Substrate dependent thermal conductivity in Td-WTe2 using micro-Raman spectroscopy

Tungsten ditelluride (WTe2) is a member of the transition metal telluride (TMT) family, which is emerging as a promising material for electronic applications. The study of thermal characteristics of WTe2 is important to understand heat dissipation in electronic devices. As heat dissipation and thermal transport are dependent on the choice of substrates, it is imperative to understand the effect of different substrates on the thermal conductivity of WTe2. Moreover, the comprehension of out-of-plane thermal conductivity is important when dealing with heat management of multiple layers of 2D materials and their heterostructures. In this work, we report the thermal conductivity of few-layer thick exfoliated Td phase WTe2 flakes over four different substrates, namely bare Si, 90 nm SiO2, 290 nm SiO2, and poly(methyl methacrylate) (PMMA). Micro-Raman spectroscopy has been employed to estimate the out-of-plane thermal conductivity by considering two characteristics out of plane Raman modes A(1)(5) and A(1)(2), as they are more sensitive to temperature variation compared with other modes.

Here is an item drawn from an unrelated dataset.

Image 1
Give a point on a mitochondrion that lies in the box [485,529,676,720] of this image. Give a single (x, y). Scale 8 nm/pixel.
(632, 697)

Out of the four substrates, WTe2 shows the lowest conductivity over PMMA and highest over 290 nm SiO2/Si for similar thicknesses, which arises due to the low thermal conductivity and molar mass of PMMA with respect to the molar mass of WTe2 giving rise to the lowest thermal conductivity. Our results also show that the thermal conductivity of WTe2 increases with the decrease in thickness. The authors hope that these findings shall provide a compound perspective on the thermal behavior of WTe2 with respect to different substrates.